I find your description of the combinatorial data you want to use to encode crossing sequences a little unclear. However, I am confident that the answer to your intended question is "no". I will describe combinatorial data which at least as restrictive as what you have described, and show that this is still not restrictive enough.
For simplicity, I will consider paths from the identity region to $n(n-1) \cdots 321$. I will describe such a path by giving (1) the sequence of chambers it passes through: $v_0 = \mathrm{Id}$, $v_1$, $v_2$, ..., $v_{\binom{n}{2}} = n(n-1) \cdots 321$ and (2) the sequence of walls crossed at every step $(i_1 \ j_1)$, $(i_2 \ j_2)$, ..., $(i_{\binom{n}{2}} \ j_{\binom{n}{2}}$). I require at every step that the wall $(i_r \ j_r)$ really does separate regions $v_{r-1}$ and $v_{r}$. Using my favorite conventions, this is equivalent to
$$v_{r} = (i_r \ j_r) v_{r-1} \ \mbox{and} \ v_{r-1}^{-1} (i_r \ j_r) v_{r-1} = (k_r \ (k_r+1))$$
for some $k_r$. (Other people may use the inverse convention for labeling regions of the $A_n$ arrangement by permutations, or for multiplying permutations, but it shouldn't be hard to translate.)
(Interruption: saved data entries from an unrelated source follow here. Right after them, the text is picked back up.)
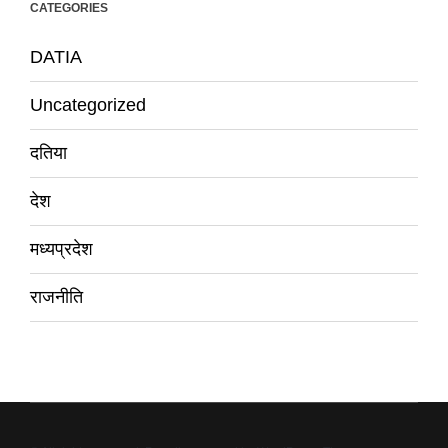
CATEGORIES
DATIA
Uncategorized
दतिया
देश
मध्यप्रदेश
राजनीति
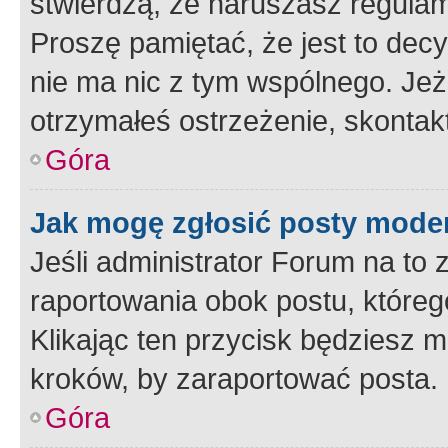
stwierdzą, że naruszasz regulam
Proszę pamiętać, że jest to dec
nie ma nic z tym wspólnego. Jeże
otrzymałeś ostrzeżenie, skontakt
Góra
Jak mogę zgłosić posty mode
Jeśli administrator Forum na to 
raportowania obok postu, któreg
Klikając ten przycisk będziesz m
kroków, by zaraportować posta.
Góra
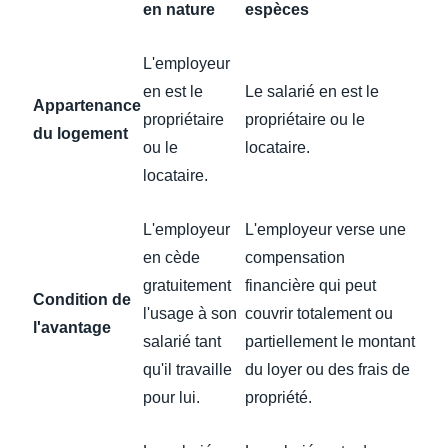
en nature
espèces
L'employeur
en est le
Le salarié en est le
Appartenance
propriétaire
propriétaire ou le
du logement
ou le
locataire.
locataire.
L'employeur
L'employeur verse une
en cède
compensation
gratuitement
financière qui peut
Condition de
l'usage à son
couvrir totalement ou
l'avantage
salarié tant
partiellement le montant
qu'il travaille
du loyer ou des frais de
pour lui.
propriété.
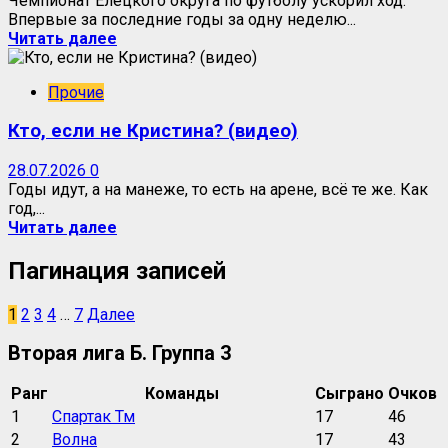
Чемпионат Елецкого округа по футболу ускорил ход.
Впервые за последние годы за одну неделю...
Читать далее
Прочие
Кто, если не Кристина? (видео)
28.07.2026
0
Годы идут, а на манеже, то есть на арене, всё те же. Как
год,...
Читать далее
Пагинация записей
1
2
3
4
…
7
Далее
Вторая лига Б. Группа 3
Ранг
Команды
Сыграно
Очков
1
Спартак Тм
17
46
2
Волна
17
43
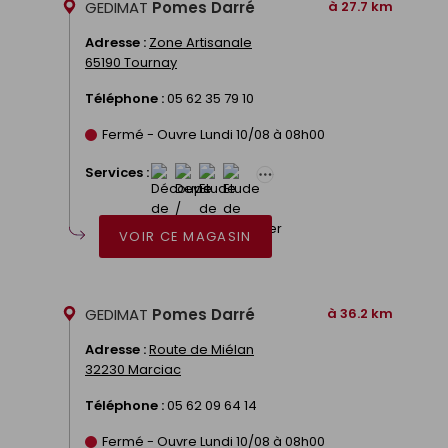
GEDIMAT
Pomes Darré
à 27.7 km
Adresse :
Zone Artisanale
65190 Tournay
Téléphone :
05 62 35 79 10
Fermé - Ouvre Lundi 10/08 à 08h00
Services :
VOIR CE MAGASIN
GEDIMAT
Pomes Darré
à 36.2 km
Adresse :
Route de Miélan
32230 Marciac
Téléphone :
05 62 09 64 14
Fermé - Ouvre Lundi 10/08 à 08h00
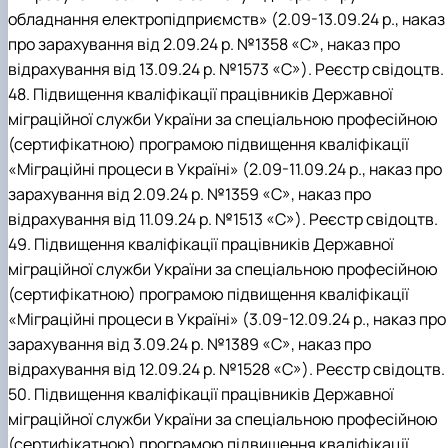
обладнання електропідприємств» (2.09-13.09.24 р., наказ
про зарахування від 2.09.24 р. №1358 «С», наказ про
відрахування від 13.09.24 р. №1573 «С»). Реєстр свідоцтв.
48. Підвищення кваліфікації працівників Державної
міграційної служби України за спеціальною професійною
(сертифікатною) програмою підвищення кваліфікації
«Міграційні процеси в Україні» (2.09-11.09.24 р., наказ про
зарахування від 2.09.24 р. №1359 «С», наказ про
відрахування від 11.09.24 р. №1513 «С»). Реєстр свідоцтв.
49. Підвищення кваліфікації працівників Державної
міграційної служби України за спеціальною професійною
(сертифікатною) програмою підвищення кваліфікації
«Міграційні процеси в Україні» (3.09-12.09.24 р., наказ про
зарахування від 3.09.24 р. №1389 «С», наказ про
відрахування від 12.09.24 р. №1528 «С»). Реєстр свідоцтв.
50. Підвищення кваліфікації працівників Державної
міграційної служби України за спеціальною професійною
(сертифікатною) програмою підвищення кваліфікації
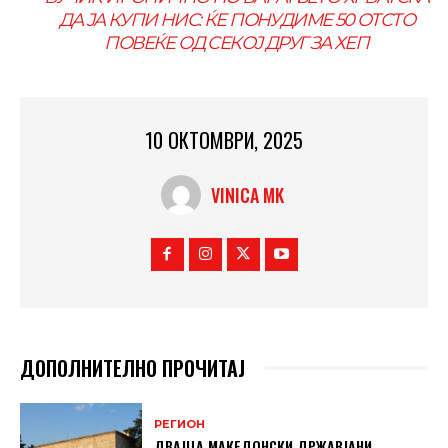
ДА ЈА КУПИ НИС: ЌЕ ПОНУДИМЕ 50 ОТСТО
ПОВЕЌЕ ОД СЕКОЈ ДРУГ ЗА ХЕП
10 ОКТОМВРИ, 2025
VINICA MK
ДОПОЛНИТЕЛНО ПРОЧИТАЈ
РЕГИОН
ДВАЈЦА МАКЕДОНСКИ ДРЖАВЈАНИ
In terms of Fedja's metaphor of the $n$ runners, the second condition says that runners $i_r$ and $j_r$ really are next to each other at time $r-1$, in positions $k_r$ and $k_r+1$.
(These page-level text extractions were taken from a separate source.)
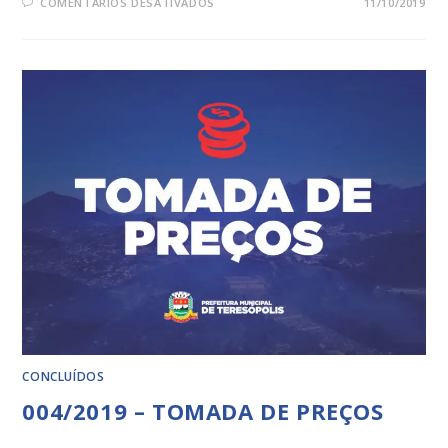
COMENTÁRIOS DESATIVADOS
11/10/2019
CONCLUÍDOS
004/2019 – TOMADA DE PREÇOS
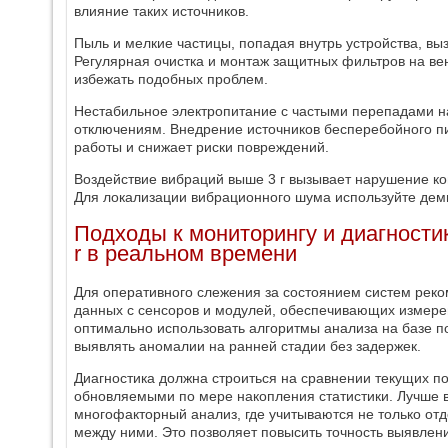
влияние таких источников.
Пыль и мелкие частицы, попадая внутрь устройства, вы
Регулярная очистка и монтаж защитных фильтров на ве
избежать подобных проблем.
Нестабильное электропитание с частыми перепадами 
отключениям. Внедрение источников бесперебойного п
работы и снижает риски повреждений.
Воздействие вибраций выше 3 г вызывает нарушение ко
Для локализации вибрационного шума используйте де
Подходы к мониторингу и диагности
r в реальном времени
Для оперативного слежения за состоянием систем рек
данных с сенсоров и модулей, обеспечивающих измере
оптимально использовать алгоритмы анализа на базе п
выявлять аномалии на ранней стадии без задержек.
Диагностика должна строиться на сравнении текущих п
обновляемыми по мере накопления статистики. Лучше в
многофакторный анализ, где учитываются не только отд
между ними. Это позволяет повысить точность выявлен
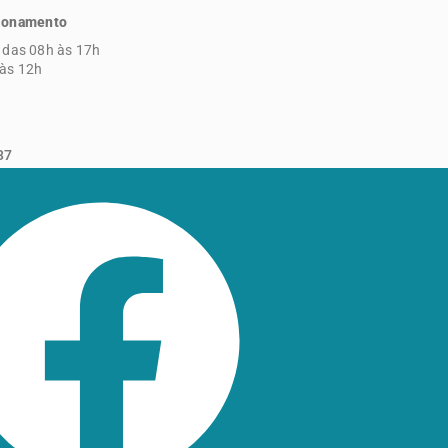
cionamento
 das 08h às 17h
às 12h
37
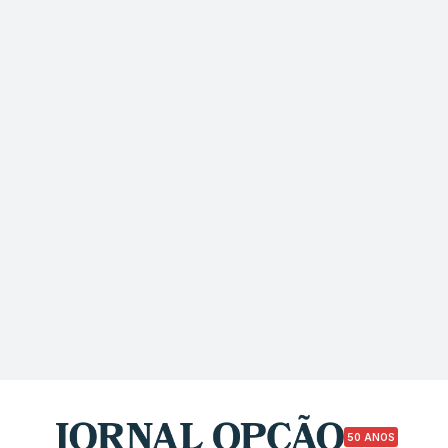
50 ANOS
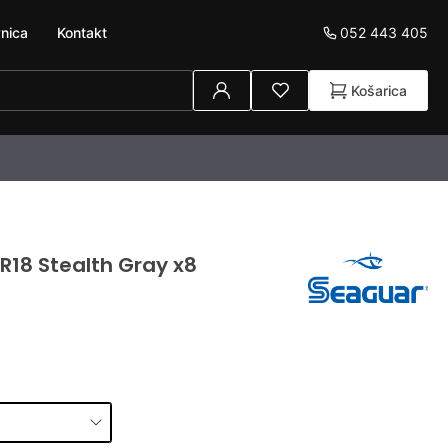
052 443 405
nica
Kontakt
Košarica
R18 Stealth Gray x8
Note that you can recover the $v$'s from the $(i \ j)$'s as $v_r = (i_r \ j_r) (i_{r-1} \ j_{r-1}) \cdots (i_2 \ j_2) (i_1 \ j_1)$, so we could just record the sequence of transpositions. However, you would need to recompute the $v$'s to state the condition that $ v_{r-1}^{-1} (i_r \ j_r) v_{r-1} = (k_r \ (k_r+1))$ for some $k_r$. Even better is just to record the sequence of $k$'s, in which case the $v$'s can be recovered as $v_r = (k_1 \ k_1+1) (k_2 \ k_2 +1 ) \cdots (k_r \ k_r+1)$. In this language, what I am describing is reduced words for $n(n-1) \cdots 321$.
For example, there are two reduced words for $321$ in $S_3$:
$$\begin{array}{|l|l|l|}
\hline
v_r & (i_r \ j_r) & k_r \\
\hline
123,\ 213,\ 231,\ 321 & (1\ 2 ),\ (1\ 3),\ (2\ 3) & 1,\ 2,\ 1 \\
123,\ 132,\ 312,\ 321 & (2\ 3),\ (1\ 3),\ (1\ 2) & 2,\ 1,\ 2 \\
\hline
\end{array}$$
It is not clear to me whether the data you are describing is the same as this, or something more permissive. (For example, $(1\ 2)(2\ 3)(1\ 2)$ also has product $321$, but, would correspond to the sequence of chambers $x \lt y \lt z$, $y \lt x \lt z$, $z \lt x \lt y$, $z \lt y \lt x$, and the middle two chambers are not adjacent. I assume you don't want to permit this, but I don't see any place where you say it is not legitimate.)
However, it doesn't matter, because even reduced words for $n(n-1) \cdots 321$ are not restrictive enough to describe all straight lines through the $A_{n-1}$ arrangement once $n \geq 9$.
As fedja suggests, if we have a linear path from the $123\ldots n$ region to the $n (n-1) \cdots 321$ region, we can think of it as describing the positions of $n$ runners who move at constant rates, starting in order $12 \ldots (n-1) n$ and ending in the reverse order.
Similarly, a reduced word for $n(n-1) \cdots 321$ can be realized as a simple pseduoline arrangement: An arrangement of $n$ paths in $\mathbb{R}^2$ each of which divide the plane in two and only cross in pairs, with each pair only crossing once. And this dictionary is reversable: Every pseduoline arrangment where all $\binom{n}{2}$ pairs of lines cross gives us a reduced word. (You'll often hear pseudoline arrangements called "wiring diagrams" when used in this context.)
Here is the key point:
For $n \leq 8$, every simple
pseudoline arrangement where all pairs
of lines cross is realizeable by
actual straight lines. However, for
$n=9$, this is not true.
Pseudoline arrangements which cannot be realized using straight lines are called non-stretchable. See Section 5.3 of the Handbook of Discrete and Computational Geometry, or Chapter 7 of Ziegler's Lectures on Polytopes, for examples of nonstretchable arrangements. Peter Shor has shown that it is NP-Hard to determine whether a given pseudo-line arrangement is stretchable.